* [YOUR ASSIGNMENT]: Give back every entry, exactly as written.

──────── RECORDS SUPPLIED

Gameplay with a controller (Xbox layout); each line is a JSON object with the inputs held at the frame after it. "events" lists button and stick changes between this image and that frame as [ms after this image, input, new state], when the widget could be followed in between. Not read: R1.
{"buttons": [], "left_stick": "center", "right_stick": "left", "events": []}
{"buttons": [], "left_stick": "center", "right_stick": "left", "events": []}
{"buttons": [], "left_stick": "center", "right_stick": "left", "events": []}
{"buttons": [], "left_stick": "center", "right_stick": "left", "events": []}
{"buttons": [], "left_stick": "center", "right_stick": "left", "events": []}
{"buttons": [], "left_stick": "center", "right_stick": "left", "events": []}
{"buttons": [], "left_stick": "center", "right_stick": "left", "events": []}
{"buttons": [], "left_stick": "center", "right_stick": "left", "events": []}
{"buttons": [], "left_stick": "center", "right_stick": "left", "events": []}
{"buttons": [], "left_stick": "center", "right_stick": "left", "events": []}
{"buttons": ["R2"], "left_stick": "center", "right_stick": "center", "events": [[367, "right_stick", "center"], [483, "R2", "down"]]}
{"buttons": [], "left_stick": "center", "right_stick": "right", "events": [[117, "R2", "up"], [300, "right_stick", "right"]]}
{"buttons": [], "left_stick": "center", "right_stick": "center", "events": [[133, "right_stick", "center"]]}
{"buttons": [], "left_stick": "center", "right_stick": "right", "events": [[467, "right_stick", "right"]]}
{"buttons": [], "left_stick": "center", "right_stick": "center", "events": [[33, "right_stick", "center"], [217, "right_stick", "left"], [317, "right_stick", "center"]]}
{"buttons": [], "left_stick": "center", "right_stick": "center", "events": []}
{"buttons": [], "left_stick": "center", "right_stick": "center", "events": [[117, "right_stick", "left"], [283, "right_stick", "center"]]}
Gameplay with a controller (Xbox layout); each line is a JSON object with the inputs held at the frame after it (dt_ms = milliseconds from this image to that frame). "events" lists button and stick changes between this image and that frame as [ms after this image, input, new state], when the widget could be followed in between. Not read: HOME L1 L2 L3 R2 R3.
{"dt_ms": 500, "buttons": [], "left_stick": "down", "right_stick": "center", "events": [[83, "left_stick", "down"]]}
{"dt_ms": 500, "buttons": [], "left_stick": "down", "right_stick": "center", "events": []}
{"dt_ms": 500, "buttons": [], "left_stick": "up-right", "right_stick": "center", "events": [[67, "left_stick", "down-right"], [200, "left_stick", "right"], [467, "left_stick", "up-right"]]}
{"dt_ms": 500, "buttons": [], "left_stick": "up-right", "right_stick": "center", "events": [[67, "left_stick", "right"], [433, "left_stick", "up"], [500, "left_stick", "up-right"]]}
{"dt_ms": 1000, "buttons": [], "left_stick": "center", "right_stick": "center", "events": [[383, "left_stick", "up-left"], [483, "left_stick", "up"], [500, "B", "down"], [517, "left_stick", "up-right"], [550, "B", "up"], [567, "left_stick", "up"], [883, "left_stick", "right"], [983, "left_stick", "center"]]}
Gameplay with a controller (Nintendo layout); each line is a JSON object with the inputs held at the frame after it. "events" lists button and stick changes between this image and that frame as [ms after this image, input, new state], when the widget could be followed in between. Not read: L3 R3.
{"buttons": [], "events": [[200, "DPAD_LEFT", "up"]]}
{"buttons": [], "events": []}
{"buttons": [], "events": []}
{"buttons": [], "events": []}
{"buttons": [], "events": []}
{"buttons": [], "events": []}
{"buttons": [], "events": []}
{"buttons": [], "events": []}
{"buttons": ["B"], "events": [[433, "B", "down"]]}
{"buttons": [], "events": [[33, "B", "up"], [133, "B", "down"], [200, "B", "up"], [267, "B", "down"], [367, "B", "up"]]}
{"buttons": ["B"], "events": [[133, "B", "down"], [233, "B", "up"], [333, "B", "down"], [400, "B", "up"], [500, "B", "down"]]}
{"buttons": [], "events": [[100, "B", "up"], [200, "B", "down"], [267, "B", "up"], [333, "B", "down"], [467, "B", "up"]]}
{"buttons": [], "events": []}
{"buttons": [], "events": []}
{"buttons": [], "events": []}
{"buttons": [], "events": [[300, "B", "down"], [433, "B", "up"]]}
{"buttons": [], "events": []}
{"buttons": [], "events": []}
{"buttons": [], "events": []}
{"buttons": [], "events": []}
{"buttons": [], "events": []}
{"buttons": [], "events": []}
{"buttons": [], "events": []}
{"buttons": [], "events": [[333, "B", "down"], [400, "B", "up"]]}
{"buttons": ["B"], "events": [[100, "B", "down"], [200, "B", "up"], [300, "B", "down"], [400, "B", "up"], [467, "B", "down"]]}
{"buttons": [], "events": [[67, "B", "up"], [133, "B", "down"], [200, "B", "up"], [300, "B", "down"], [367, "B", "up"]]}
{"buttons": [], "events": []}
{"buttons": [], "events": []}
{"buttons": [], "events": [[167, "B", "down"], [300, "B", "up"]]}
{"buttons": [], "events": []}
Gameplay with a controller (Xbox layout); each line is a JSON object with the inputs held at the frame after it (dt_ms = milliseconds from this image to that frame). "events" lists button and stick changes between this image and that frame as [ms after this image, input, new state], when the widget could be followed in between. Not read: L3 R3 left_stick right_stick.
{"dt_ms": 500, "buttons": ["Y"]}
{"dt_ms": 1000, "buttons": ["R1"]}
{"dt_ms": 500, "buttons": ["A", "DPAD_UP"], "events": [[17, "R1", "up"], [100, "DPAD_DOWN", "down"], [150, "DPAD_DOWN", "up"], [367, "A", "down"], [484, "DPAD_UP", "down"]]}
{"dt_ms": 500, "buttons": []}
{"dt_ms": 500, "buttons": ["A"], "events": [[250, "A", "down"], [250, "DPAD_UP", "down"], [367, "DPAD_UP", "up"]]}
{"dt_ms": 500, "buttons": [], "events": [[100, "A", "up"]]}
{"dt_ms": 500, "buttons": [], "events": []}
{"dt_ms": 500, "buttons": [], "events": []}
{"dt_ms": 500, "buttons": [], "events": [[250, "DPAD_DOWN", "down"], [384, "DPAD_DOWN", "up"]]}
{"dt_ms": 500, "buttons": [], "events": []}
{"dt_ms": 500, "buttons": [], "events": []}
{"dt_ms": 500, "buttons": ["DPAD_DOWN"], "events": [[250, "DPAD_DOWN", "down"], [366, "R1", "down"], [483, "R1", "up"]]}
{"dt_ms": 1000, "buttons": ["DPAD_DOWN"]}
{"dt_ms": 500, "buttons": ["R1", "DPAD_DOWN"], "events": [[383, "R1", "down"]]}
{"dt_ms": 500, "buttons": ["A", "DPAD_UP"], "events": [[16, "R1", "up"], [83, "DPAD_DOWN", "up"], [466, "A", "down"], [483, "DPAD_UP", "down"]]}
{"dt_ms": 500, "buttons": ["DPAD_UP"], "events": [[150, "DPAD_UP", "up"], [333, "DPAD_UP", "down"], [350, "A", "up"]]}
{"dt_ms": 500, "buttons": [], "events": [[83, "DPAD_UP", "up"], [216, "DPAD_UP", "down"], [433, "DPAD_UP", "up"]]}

────────────────

* [RESPONSE]:
Gameplay with a controller (Xbox layout); each line is a JSON object with the inputs held at the frame after it. "events" lists button and stick changes between this image and that frame as [ms after this image, input, new state], when the widget could be followed in between. Not read: R1.
{"buttons": [], "left_stick": "center", "right_stick": "left", "events": []}
{"buttons": [], "left_stick": "center", "right_stick": "left", "events": []}
{"buttons": [], "left_stick": "center", "right_stick": "left", "events": []}
{"buttons": [], "left_stick": "center", "right_stick": "left", "events": []}
{"buttons": [], "left_stick": "center", "right_stick": "left", "events": []}
{"buttons": [], "left_stick": "center", "right_stick": "left", "events": []}
{"buttons": [], "left_stick": "center", "right_stick": "left", "events": []}
{"buttons": [], "left_stick": "center", "right_stick": "left", "events": []}
{"buttons": [], "left_stick": "center", "right_stick": "left", "events": []}
{"buttons": [], "left_stick": "center", "right_stick": "left", "events": []}
{"buttons": ["R2"], "left_stick": "center", "right_stick": "center", "events": [[367, "right_stick", "center"], [483, "R2", "down"]]}
{"buttons": [], "left_stick": "center", "right_stick": "right", "events": [[117, "R2", "up"], [300, "right_stick", "right"]]}
{"buttons": [], "left_stick": "center", "right_stick": "center", "events": [[133, "right_stick", "center"]]}
{"buttons": [], "left_stick": "center", "right_stick": "right", "events": [[467, "right_stick", "right"]]}
{"buttons": [], "left_stick": "center", "right_stick": "center", "events": [[33, "right_stick", "center"], [217, "right_stick", "left"], [317, "right_stick", "center"]]}
{"buttons": [], "left_stick": "center", "right_stick": "center", "events": []}
{"buttons": [], "left_stick": "center", "right_stick": "center", "events": [[117, "right_stick", "left"], [283, "right_stick", "center"]]}
Gameplay with a controller (Xbox layout); each line is a JSON object with the inputs held at the frame after it (dt_ms = milliseconds from this image to that frame). "events" lists button and stick changes between this image and that frame as [ms after this image, input, new state], when the widget could be followed in between. Not read: HOME L1 L2 L3 R2 R3.
{"dt_ms": 500, "buttons": [], "left_stick": "down", "right_stick": "center", "events": [[83, "left_stick", "down"]]}
{"dt_ms": 500, "buttons": [], "left_stick": "down", "right_stick": "center", "events": []}
{"dt_ms": 500, "buttons": [], "left_stick": "up-right", "right_stick": "center", "events": [[67, "left_stick", "down-right"], [200, "left_stick", "right"], [467, "left_stick", "up-right"]]}
{"dt_ms": 500, "buttons": [], "left_stick": "up-right", "right_stick": "center", "events": [[67, "left_stick", "right"], [433, "left_stick", "up"], [500, "left_stick", "up-right"]]}
{"dt_ms": 1000, "buttons": [], "left_stick": "center", "right_stick": "center", "events": [[383, "left_stick", "up-left"], [483, "left_stick", "up"], [500, "B", "down"], [517, "left_stick", "up-right"], [550, "B", "up"], [567, "left_stick", "up"], [883, "left_stick", "right"], [983, "left_stick", "center"]]}
Gameplay with a controller (Nintendo layout); each line is a JSON object with the inputs held at the frame after it. "events" lists button and stick changes between this image and that frame as [ms after this image, input, new state], when the widget could be followed in between. Not read: L3 R3.
{"buttons": [], "events": [[200, "DPAD_LEFT", "up"]]}
{"buttons": [], "events": []}
{"buttons": [], "events": []}
{"buttons": [], "events": []}
{"buttons": [], "events": []}
{"buttons": [], "events": []}
{"buttons": [], "events": []}
{"buttons": [], "events": []}
{"buttons": ["B"], "events": [[433, "B", "down"]]}
{"buttons": [], "events": [[33, "B", "up"], [133, "B", "down"], [200, "B", "up"], [267, "B", "down"], [367, "B", "up"]]}
{"buttons": ["B"], "events": [[133, "B", "down"], [233, "B", "up"], [333, "B", "down"], [400, "B", "up"], [500, "B", "down"]]}
{"buttons": [], "events": [[100, "B", "up"], [200, "B", "down"], [267, "B", "up"], [333, "B", "down"], [467, "B", "up"]]}
{"buttons": [], "events": []}
{"buttons": [], "events": []}
{"buttons": [], "events": []}
{"buttons": [], "events": [[300, "B", "down"], [433, "B", "up"]]}
{"buttons": [], "events": []}
{"buttons": [], "events": []}
{"buttons": [], "events": []}
{"buttons": [], "events": []}
{"buttons": [], "events": []}
{"buttons": [], "events": []}
{"buttons": [], "events": []}
{"buttons": [], "events": [[333, "B", "down"], [400, "B", "up"]]}
{"buttons": ["B"], "events": [[100, "B", "down"], [200, "B", "up"], [300, "B", "down"], [400, "B", "up"], [467, "B", "down"]]}
{"buttons": [], "events": [[67, "B", "up"], [133, "B", "down"], [200, "B", "up"], [300, "B", "down"], [367, "B", "up"]]}
{"buttons": [], "events": []}
{"buttons": [], "events": []}
{"buttons": [], "events": [[167, "B", "down"], [300, "B", "up"]]}
{"buttons": [], "events": []}
Gameplay with a controller (Xbox layout); each line is a JSON object with the inputs held at the frame after it (dt_ms = milliseconds from this image to that frame). "events" lists button and stick changes between this image and that frame as [ms after this image, input, new state], when the widget could be followed in between. Not read: L3 R3 left_stick right_stick.
{"dt_ms": 500, "buttons": ["Y"]}
{"dt_ms": 1000, "buttons": ["R1"]}
{"dt_ms": 500, "buttons": ["A", "DPAD_UP"], "events": [[17, "R1", "up"], [100, "DPAD_DOWN", "down"], [150, "DPAD_DOWN", "up"], [367, "A", "down"], [484, "DPAD_UP", "down"]]}
{"dt_ms": 500, "buttons": []}
{"dt_ms": 500, "buttons": ["A"], "events": [[250, "A", "down"], [250, "DPAD_UP", "down"], [367, "DPAD_UP", "up"]]}
{"dt_ms": 500, "buttons": [], "events": [[100, "A", "up"]]}
{"dt_ms": 500, "buttons": [], "events": []}
{"dt_ms": 500, "buttons": [], "events": []}
{"dt_ms": 500, "buttons": [], "events": [[250, "DPAD_DOWN", "down"], [384, "DPAD_DOWN", "up"]]}
{"dt_ms": 500, "buttons": [], "events": []}
{"dt_ms": 500, "buttons": [], "events": []}
{"dt_ms": 500, "buttons": ["DPAD_DOWN"], "events": [[250, "DPAD_DOWN", "down"], [366, "R1", "down"], [483, "R1", "up"]]}
{"dt_ms": 1000, "buttons": ["DPAD_DOWN"]}
{"dt_ms": 500, "buttons": ["R1", "DPAD_DOWN"], "events": [[383, "R1", "down"]]}
{"dt_ms": 500, "buttons": ["A", "DPAD_UP"], "events": [[16, "R1", "up"], [83, "DPAD_DOWN", "up"], [466, "A", "down"], [483, "DPAD_UP", "down"]]}
{"dt_ms": 500, "buttons": ["DPAD_UP"], "events": [[150, "DPAD_UP", "up"], [333, "DPAD_UP", "down"], [350, "A", "up"]]}
{"dt_ms": 500, "buttons": [], "events": [[83, "DPAD_UP", "up"], [216, "DPAD_UP", "down"], [433, "DPAD_UP", "up"]]}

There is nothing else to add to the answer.